Part D was enacted as part of the Medicare Modernization Act of 2003 and went into effect on January 1, 2006. Under the program, drug benefits are provided by private insurance plans that receive premiums from both enrollees and the government.
It was one more giant gift to the healthcare insurance industry and Big Pharma.
I told the Aetna rep that I would gladly take the Skyrizi over to the infusion center and have a medicare professional press the button on the cartridge to inject me if it would save me the hundred dollar co-pay.
He didn't think that was amusing.
There has been much media coverage of President Biden’s picking just ten drugs that Medicare will be allowed to negotiate the price with the pharmaceutical companies.

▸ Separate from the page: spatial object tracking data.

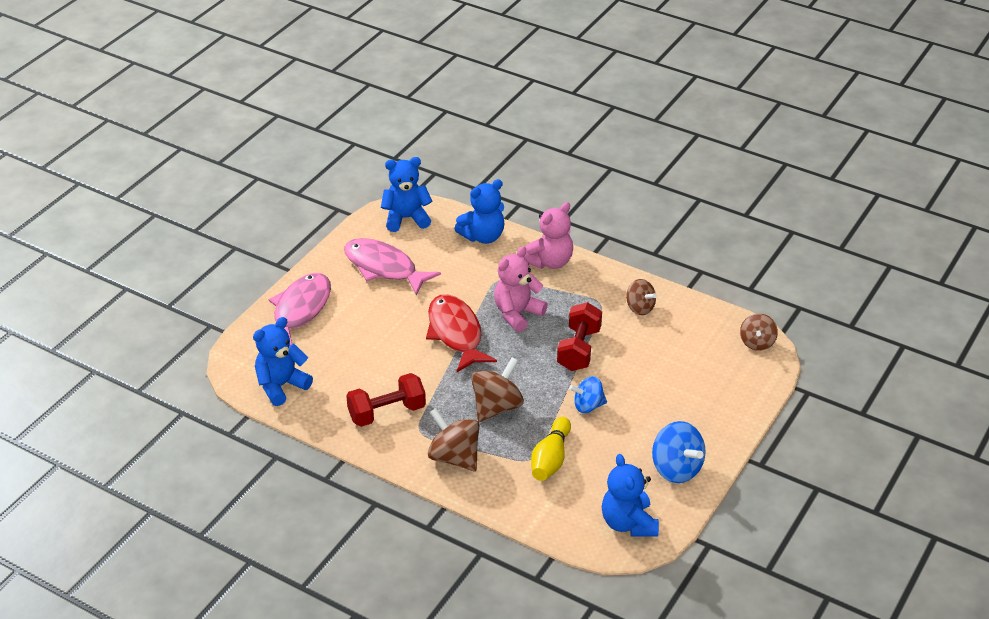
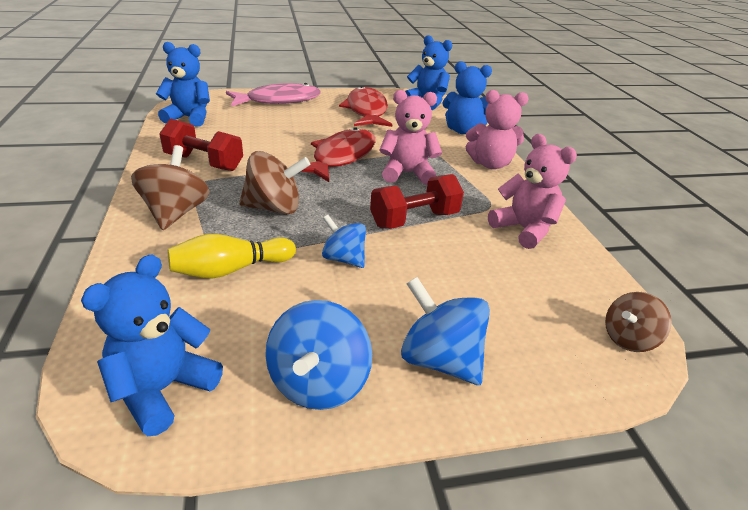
camera: 45 degrees right, 5 degrees down
pink fish [344,238,441,295] -> red fish [339,86,392,127]
brown spinning top [626,279,657,315] -> pink teddy bear [488,134,577,249]
none -> blue spinning top [401,277,490,385]

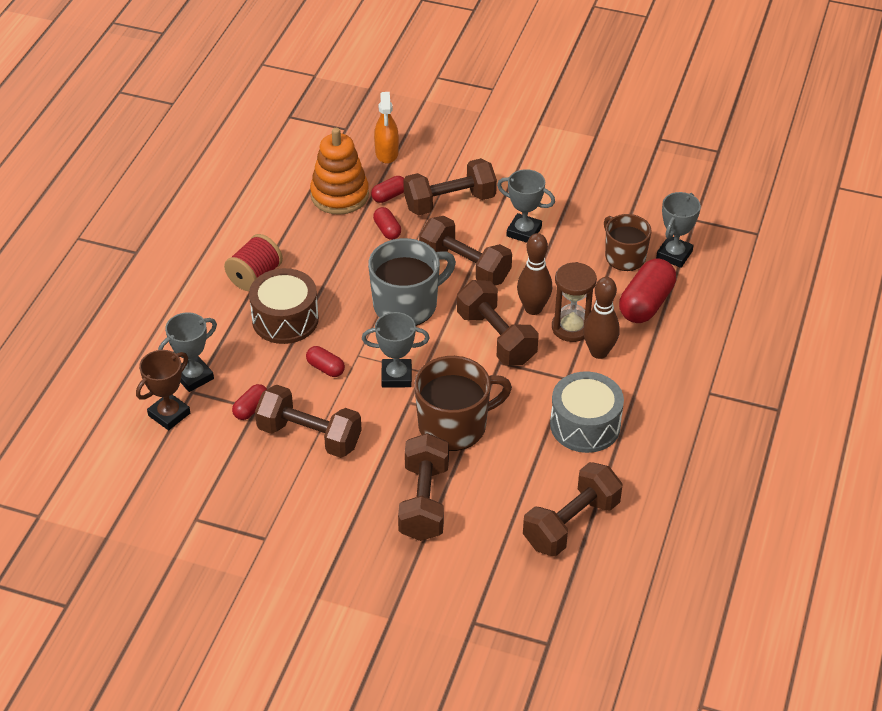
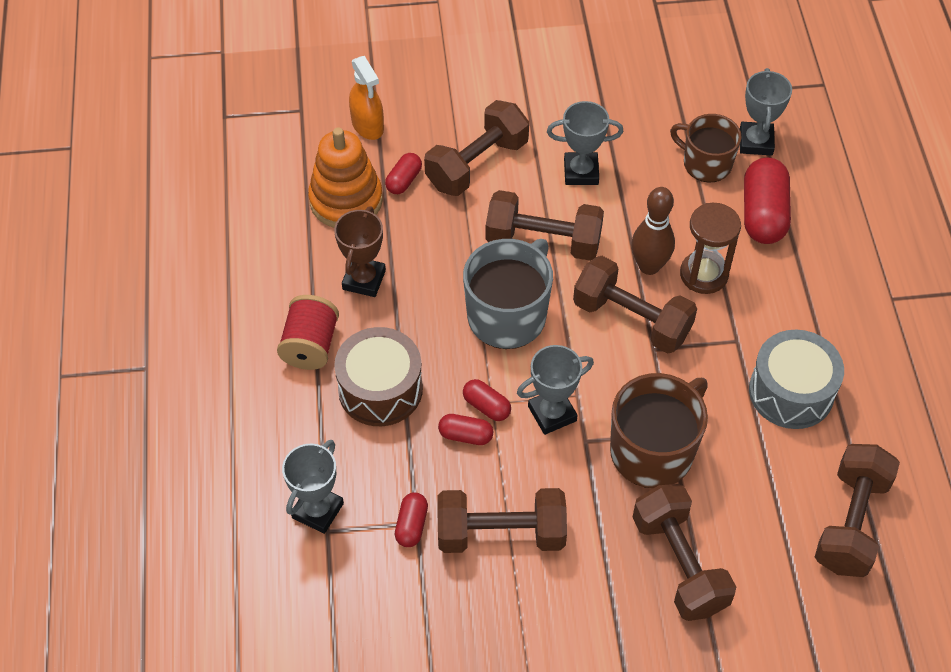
camera: 25 degrees left, 10 degrees up
brown trophy [136,350,190,430] -> brown trophy moved to [334,206,386,297]
red capsule [373,207,401,240] -> red capsule moved to [463,379,511,421]
brown bowling pin [583,277,620,359] -> none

The original Medicare Part D law prohibited the government from negotiating drug prices with Big Pharma.
Just ten drugs and not for several years. For those of us in our seventies and older, several years can be a lifetime.
Big Pharma has been crying tears about price negotiations, claiming it will mean they won’t make enough profits to do the research required for drug innovation.
Negotiating prices for 10 heavily used drugs, the government says it will save $160 billion over the next decade.
How this will save Medicare Part D recipients any money is not at all clear.
And Wall Street analysts see only a limited impact on drug company profits anyway.
Government savings are supposed to come out of drug company revenues, but it’s hard to find those revenue cuts in Wall Street’s forecasts.
Drug stocks were generally up on Tuesday, after the administration listed the first 10 products targeted for discounts under the 2022 Inflation Reduction Act.
Barron’s reports that Wall Street analysts believe that the program’s impact on drug sales during its first few years after 2026 will be limited. That’s because most of the 10 listed drugs have been on the market for over a decade and will soon be available as generics.
Another reason for Wall Street’s muted response is that the drug industry is asking courts to block the law’s price negotiations, in half a dozen federal suits. Any preliminary injunction by a court would likely happen before Oct. 1, when the law says the selected drug companies must begin bargaining on the price Medicare will pay in 2026.
Meanwhile I’ve appealed the co-pay charge for my at-home administering of Skyrizi and the representative from Aetna says that it might take several days to get back to me.
At least I don’t have to wait until 2026 for an answer.